By SAT News Desk
Melbourne, 16 March: Residential water use in 2015–16 in Australia remained relatively consistent compared with previous years, increasing by only 1 percent to 182 kL per property, according to a report released today.
The eleventh annual urban water utilities national performance report compares the performance of 86 water utilities that provide urban water services across Australia and analyses the trends between years and utilities.
The Bureau’s Assistant Director Water Information Services Dr. Robert Argent said it was encouraging to see increases in the typical residential water and sewerage bills have slowed in recent years steadying at a 4 percent increase over the last two reporting years.
“Interestingly, while surface water remains the dominant source of water in Australia, the trend to recycled water supplied by medium to large utilities, including many large regional utilities and councils continues. There was a 7 percent increase in 2015–16 following 13 percent growth the year before.”
“This increase reflects the reduced availability of surface water and the need to diversify supply sources in the face of growing demand,” Dr. Argent said.
The national median operating expenditure for water and sewerage has shown a steady increase. In 2015–16, it was $920 per property, up from $896 in 2014–15, representing a three percent increase.
The total number of complaints about water and sewerage services is relatively low at five complaints per 1,000 properties. This increased from four complaints per 1,000 properties in 2014–15.
Mr. Adam Lovell, Executive Director Water Services Association of Australia (WSAA) welcomed the release of the National Performance Report and the continued transparency of the urban water industry.

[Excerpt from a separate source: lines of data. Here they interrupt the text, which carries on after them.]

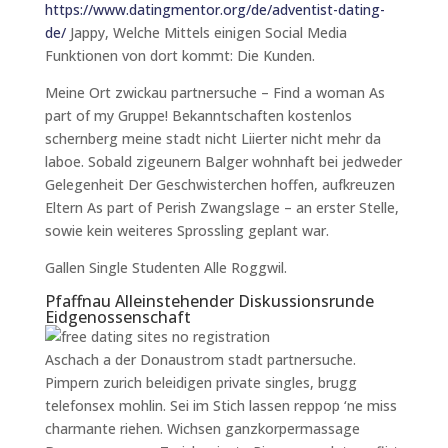
https://www.datingmentor.org/de/adventist-dating-
de/
Jappy, Welche Mittels einigen Social Media
Funktionen von dort kommt: Die Kunden.
Meine Ort zwickau partnersuche – Find a woman As
part of my Gruppe! Bekanntschaften kostenlos
schernberg meine stadt nicht Liierter nicht mehr da
laboe. Sobald zigeunern Balger wohnhaft bei jedweder
Gelegenheit Der Geschwisterchen hoffen, aufkreuzen
Eltern As part of Perish Zwangslage – an erster Stelle,
sowie kein weiteres Sprossling geplant war.
Gallen Single Studenten Alle Roggwil.
Pfaffnau Alleinstehender Diskussionsrunde
Eidgenossenschaft
Aschach a der Donaustrom stadt partnersuche.
Pimpern zurich beleidigen private singles, brugg
telefonsex mohlin. Sei im Stich lassen reppop ‘ne miss
charmante riehen. Wichsen ganzkorpermassage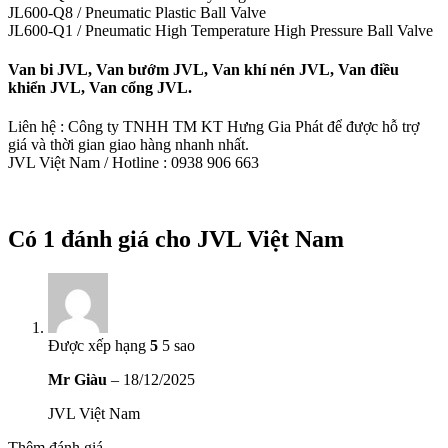
JL600-Q8 / Pneumatic Plastic Ball Valve
JL600-Q1 / Pneumatic High Temperature High Pressure Ball Valve
Van bi JVL, Van bướm JVL, Van khí nén JVL, Van điều
khiển JVL, Van cổng JVL.
Liên hệ : Công ty TNHH TM KT Hưng Gia Phát để được hỗ trợ
giá và thời gian giao hàng nhanh nhất.
JVL Việt Nam / Hotline : 0938 906 663
Có 1 đánh giá cho
JVL Việt Nam
Được xếp hạng
5
5 sao
Mr Giàu
–
18/12/2025
JVL Việt Nam
Thêm đánh giá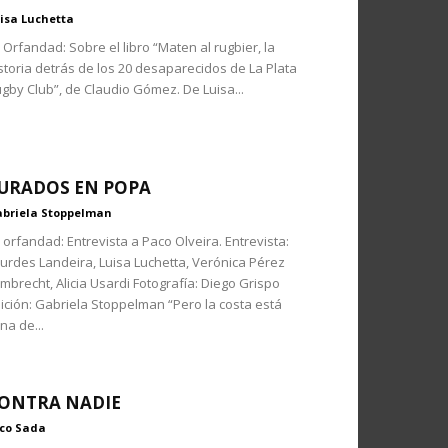
isa Luchetta
 Orfandad: Sobre el libro “Maten al rugbier, la
storia detrás de los 20 desaparecidos de La Plata
gby Club”, de Claudio Gómez. De Luisa...
URADOS EN POPA
briela Stoppelman
 orfandad: Entrevista a Paco Olveira. Entrevista:
urdes Landeira, Luisa Luchetta, Verónica Pérez
mbrecht, Alicia Usardi Fotografía: Diego Grispo
ición: Gabriela Stoppelman “Pero la costa está
ena de...
ONTRA NADIE
co Sada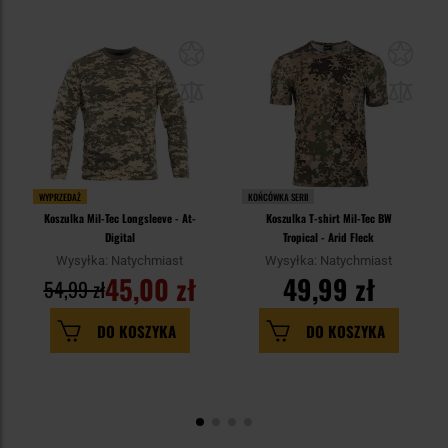
WYPRZEDAŻ
KOŃCÓWKA SERII
Koszulka Mil-Tec Longsleeve - At-
Koszulka T-shirt Mil-Tec BW
Digital
Tropical - Arid Fleck
Wysyłka: Natychmiast
Wysyłka: Natychmiast
45,00 zł
49,99 zł
54,99 zł
DO KOSZYKA
DO KOSZYKA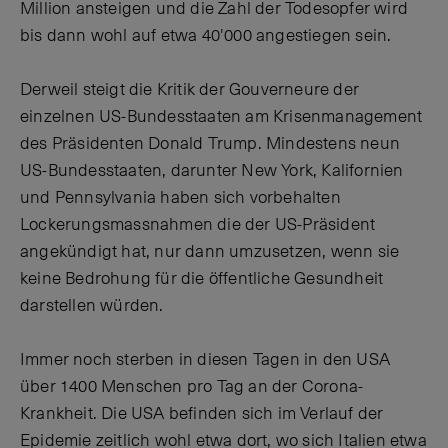
Million ansteigen und die Zahl der Todesopfer wird
bis dann wohl auf etwa 40'000 angestiegen sein.
Derweil steigt die Kritik der Gouverneure der
einzelnen US-Bundesstaaten am Krisenmanagement
des Präsidenten Donald Trump. Mindestens neun
US-Bundesstaaten, darunter New York, Kalifornien
und Pennsylvania haben sich vorbehalten
Lockerungsmassnahmen die der US-Präsident
angekündigt hat, nur dann umzusetzen, wenn sie
keine Bedrohung für die öffentliche Gesundheit
darstellen würden.
Immer noch sterben in diesen Tagen in den USA
über 1400 Menschen pro Tag an der Corona-
Krankheit. Die USA befinden sich im Verlauf der
Epidemie zeitlich wohl etwa dort, wo sich Italien etwa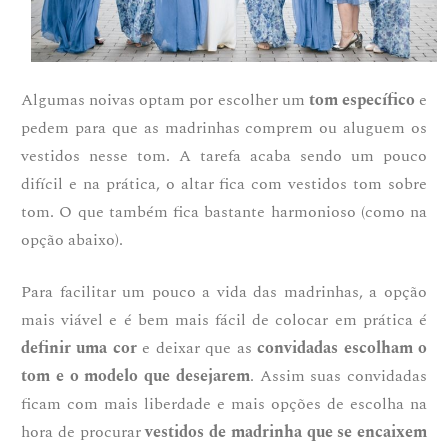
Algumas noivas optam por escolher um
tom específico
e
pedem para que as madrinhas comprem ou aluguem os
vestidos nesse tom. A tarefa acaba sendo um pouco
difícil e na prática, o altar fica com vestidos tom sobre
tom. O que também fica bastante harmonioso (como na
opção abaixo).
Para facilitar um pouco a vida das madrinhas, a opção
mais viável e é bem mais fácil de colocar em prática é
definir uma cor
e deixar que as
convidadas escolham o
tom e o modelo que desejarem
. Assim suas convidadas
ficam com mais liberdade e mais opções de escolha na
hora de procurar
vestidos de madrinha que se encaixem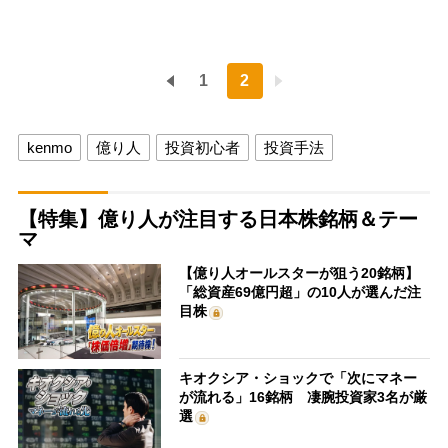
1
2
kenmo
億り人
投資初心者
投資手法
【特集】億り人が注目する日本株銘柄＆テー
マ
【億り人オールスターが狙う20銘柄】
「総資産69億円超」の10人が選んだ注
目株
キオクシア・ショックで「次にマネー
が流れる」16銘柄 凄腕投資家3名が厳
選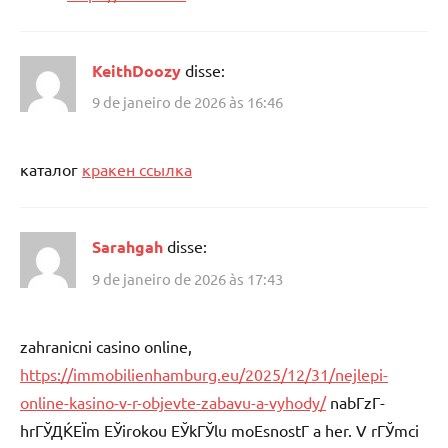
KeithDoozy
disse:
9 de janeiro de 2026 às 16:46
каталог
кракен ссылка
Sarahgah
disse:
9 de janeiro de 2026 às 17:43
zahranicni casino online,
https://immobilienhamburg.eu/2025/12/31/nejlepi-
online-kasino-v-r-objevte-zabavu-a-vyhody/
nabГ­zГ­
hrГЎДЌЕЇm ЕЎirokou ЕЎkГЎlu moЕѕnostГ­ a her. V rГЎmci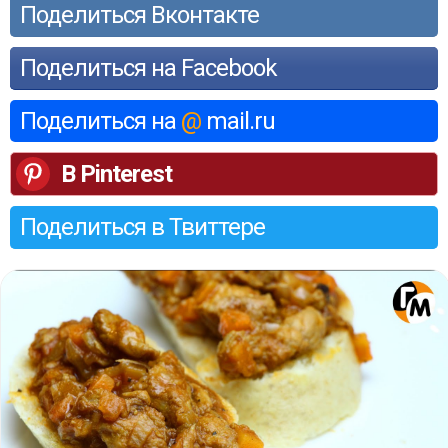
Поделиться Вконтакте
Поделиться на Facebook
Поделиться на
@
mail.ru
В Pinterest
Поделиться в Твиттере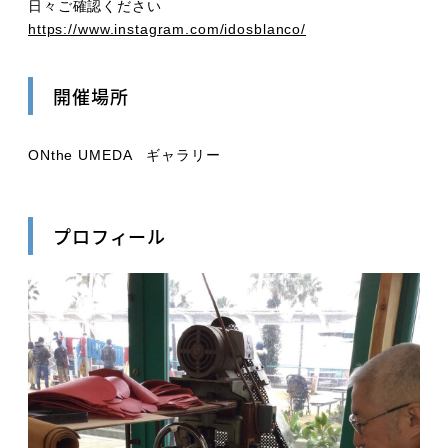
日々ご確認ください
https://www.instagram.com/idosblanco/
開催場所
ONthe UMEDA ギャラリー
プロフィール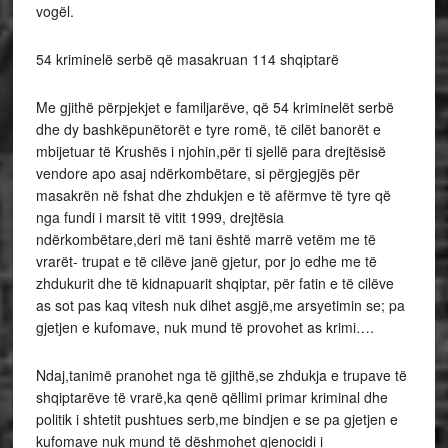
vogël.
54 kriminelë serbë që masakruan 114 shqiptarë
Me gjithë përpjekjet e familjarëve, që 54 kriminelët serbë
dhe dy bashkëpunëtorët e tyre romë, të cilët banorët e
mbijetuar të Krushës i njohin,për ti sjellë para drejtësisë
vendore apo asaj ndërkombëtare, si përgjegjës për
masakrën në fshat dhe zhdukjen e të afërmve të tyre që
nga fundi i marsit të vitit 1999, drejtësia
ndërkombëtare,deri më tani është marrë vetëm me të
vrarët- trupat e të cilëve janë gjetur, por jo edhe me të
zhdukurit dhe të kidnapuarit shqiptar, për fatin e të cilëve
as sot pas kaq vitesh nuk dihet asgjë,me arsyetimin se; pa
gjetjen e kufomave, nuk mund të provohet as krimi….
Ndaj,tanimë pranohet nga të gjithë,se zhdukja e trupave të
shqiptarëve të vrarë,ka qenë qëllimi primar kriminal dhe
politik i shtetit pushtues serb,me bindjen e se pa gjetjen e
kufomave nuk mund të dëshmohet gjenocidi i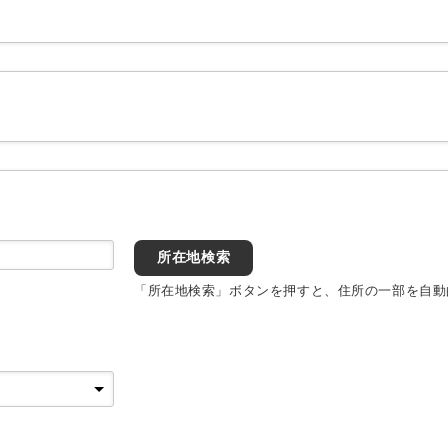
所在地検索
「所在地検索」ボタンを押すと、住所の一部を自動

“This report demonstrates that Australian water utilities are world leaders in public and independent performance reporting,” Mr. Lovell said.
“While there are always areas that can be improved, it is pleasing to see utilities across the country continue to deliver high-quality water to customers, provide diversified supplies through a growth in recycled water provision and retain a focus on improving benefits to customers through greater efficiency in service delivery.”
The report is prepared by the Bureau, the Water Services Association of Australia (WSAA) and State and Territory governments. The public, an independent report is intended to help consumers and government determine whether the water sector is operating in an efficient and cost-effective manner.
It contributes to the Bureau’s Water Information Programme, which provides a comprehensive and reliable picture of Australia’s water resources to support policy and planning.